PWC-Net: CNNs for Optical Flow Using Pyramid, Warping, and Cost Volume, CVPR 2018 (Oral)
Other
1.63k stars 357 forks source link

Not Using the First Feature (c11 and c21) for the flow estimation; Upsampling not present in the shallowest flow estimation #137

Open Avishka-Perera opened 7 months ago

Avishka-Perera commented 7 months ago

Dear @deqings, @mingyuliutw, @jrenzhile, @KinglittleQ,

This issue is based on the file PyTorch/models/PWCNet.py which was initially committed by @mingyuliutw . We have two problems.

  1. c11 and c21 are not used for flow estimation
  2. Upsample operation is not done in the pyramid level 1

1. c11 and c21 are not used for flow estimation

We noted that in the PyTorch implementation, the first level of features are not used for the flow estimation. Specifically, in the line 182 and 183, the features corresponding to the first layer (c11 and c21) and retrieved through convolution operations. But these are only used as input to the next convolution stack, but not for the flow estimation.

In contrast, all the other features ( c12, c22, c13, c23, ...) are used in successive flow estimations to warp and find the corresponding correlation volume.

As a result, the shape of the predicted flow will be reduced by a factor of 2 than expected. ----(A)

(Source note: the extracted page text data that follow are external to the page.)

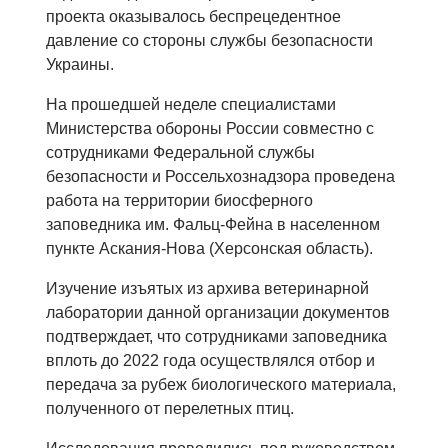
проекта оказывалось беспрецедентное
давление со стороны службы безопасности
Украины.
На прошедшей неделе специалистами
Министерства обороны России совместно с
сотрудниками Федеральной службы
безопасности и Россельхознадзора проведена
работа на территории биосферного
заповедника им. Фальц-Фейна в населенном
пункте Аскания-Нова (Херсонская область).
Изучение изъятых из архива ветеринарной
лаборатории данной организации документов
подтверждает, что сотрудниками заповедника
вплоть до 2022 года осуществлялся отбор и
передача за рубеж биологического материала,
полученного от перелетных птиц.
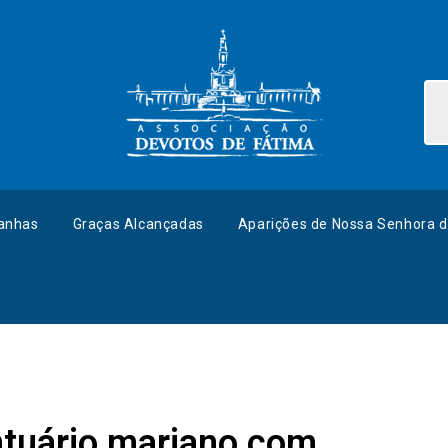
anhas
Graças Alcançadas
Aparições de Nossa Senhora d
ntuário mariano com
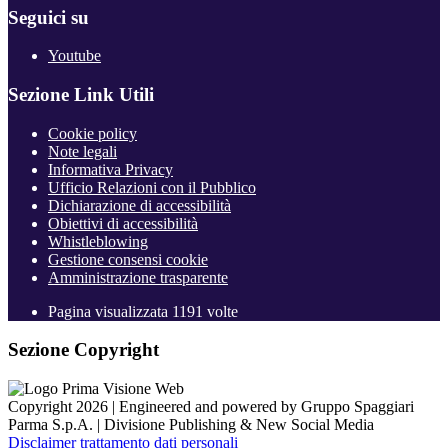
Seguici su
Youtube
Sezione Link Utili
Cookie policy
Note legali
Informativa Privacy
Ufficio Relazioni con il Pubblico
Dichiarazione di accessibilità
Obiettivi di accessibilità
Whistleblowing
Gestione consensi cookie
Amministrazione trasparente
Pagina visualizzata
1191
volte
Sezione Copyright
Copyright 2026 | Engineered and powered by Gruppo Spaggiari
Parma S.p.A. | Divisione Publishing & New Social Media
Disclaimer trattamento dati personali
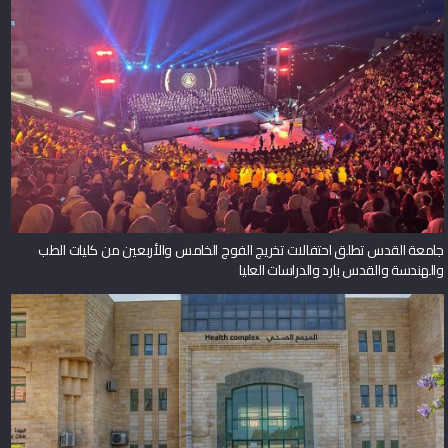
جامعة القدس تطلق احتفالات تخريج الفوج الخامس والأربعين من كليات الطب
والهندسة والقدس بارد والدراسات العليا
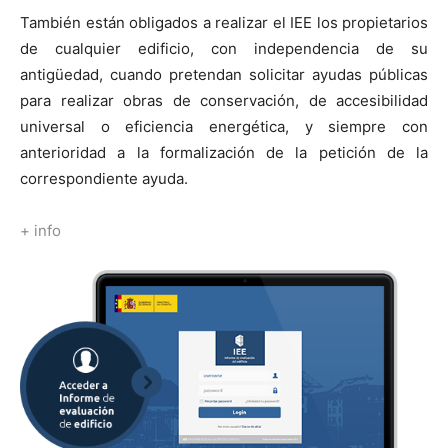
También están obligados a realizar el IEE los propietarios
de cualquier edificio, con independencia de su
antigüedad, cuando pretendan solicitar ayudas públicas
para realizar obras de conservación, de accesibilidad
universal o eficiencia energética, y siempre con
anterioridad a la formalización de la petición de la
correspondiente ayuda.
+ info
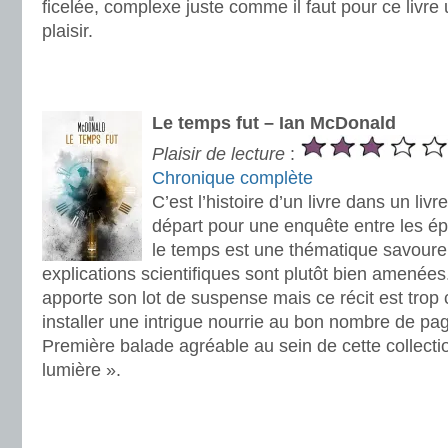
ficelée, complexe juste comme il faut pour ce livre 
plaisir.
.
.
Le temps fut – Ian McDonald
Plaisir de lecture
:
Chronique complète
C’est l’histoire d’un livre dans un li
départ pour une enquête entre les é
le temps est une thématique savoure
explications scientifiques sont plutôt bien amenées
apporte son lot de suspense mais ce récit est trop 
installer une intrigue nourrie au bon nombre de pag
Première balade agréable au sein de cette collect
lumière ».
.
.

We suspect that this can be handled by adding another flow estimation block starting by line 264 that utilizes c11 and c21

2. Upsampling operation is not done in the pyramid level 1

The transpose convolution is performed to upsample the predicted flow and decoder features by a factor of 2 at all the pyramid levels (lines 206, 207; lines 220, 221; lines 234, 235; lines 250, 251) except for the last layer.

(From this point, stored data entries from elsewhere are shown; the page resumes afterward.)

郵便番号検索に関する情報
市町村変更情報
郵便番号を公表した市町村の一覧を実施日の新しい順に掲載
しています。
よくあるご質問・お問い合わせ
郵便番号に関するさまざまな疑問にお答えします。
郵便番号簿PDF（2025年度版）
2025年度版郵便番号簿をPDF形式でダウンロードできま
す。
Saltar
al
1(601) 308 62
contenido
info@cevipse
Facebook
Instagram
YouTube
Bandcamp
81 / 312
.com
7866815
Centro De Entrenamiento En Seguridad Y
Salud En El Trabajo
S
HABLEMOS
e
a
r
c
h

As a result, the shape of the predicted flow will be reduced by a factor of 2 than expected. ----(B)

We suspect that this can be handled by adding another transpose convolution starting by line 264, and then send the result through the context network.

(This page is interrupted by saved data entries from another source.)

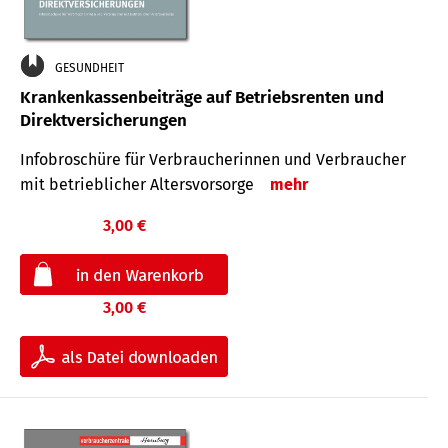
GESUNDHEIT
Krankenkassenbeiträge auf Betriebsrenten und
Direktversicherungen
Infobroschüre für Verbraucherinnen und Verbraucher
mit betrieblicher Altersvorsorge
mehr
3,00 €
3,00 €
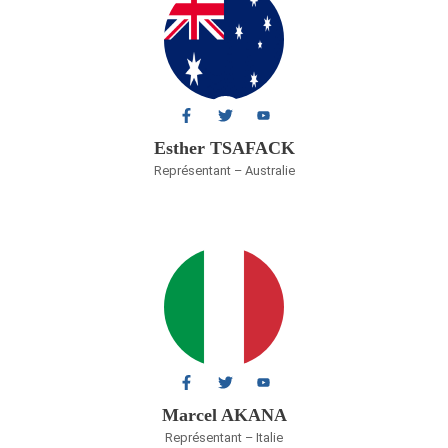
Esther TSAFACK
Représentant – Australie
Marcel AKANA
Représentant – Italie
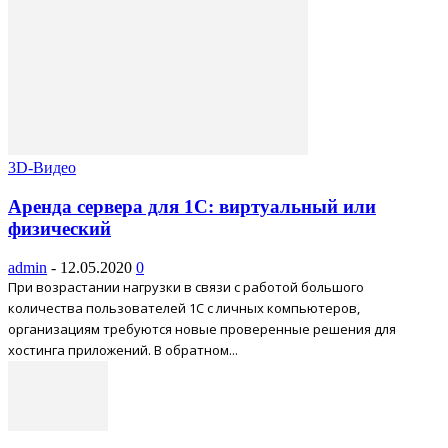
3D-Видео
Аренда сервера для 1С: виртуальный или
физический
admin
-
12.05.2020
0
При возрастании нагрузки в связи с работой большого
количества пользователей 1С с личных компьютеров,
организациям требуются новые проверенные решения для
хостинга приложений. В обратном...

As a combined result of (A) and (B), the final flow will be 4 times smaller than the input. We would like to know, if this is a mistake in the code or are we supposed to simply interpolate and scale the flow by a factor of 4 to compare against the ground truth.

Any help is greatly appreciated 😃

Thank you, Kind regards.

Avishka-Perera commented 7 months ago

Small update,

I figured out the reason for question 2. So I'll withdraw that.

Instead, won't refining the flow also in the image level give better results? Is there a specific reason why this haven't been implemented in PWCNet? I'm about to test this out. Before that, I was thinking if you would have any thoughts regarding it.

Kind regards, Avishka Perera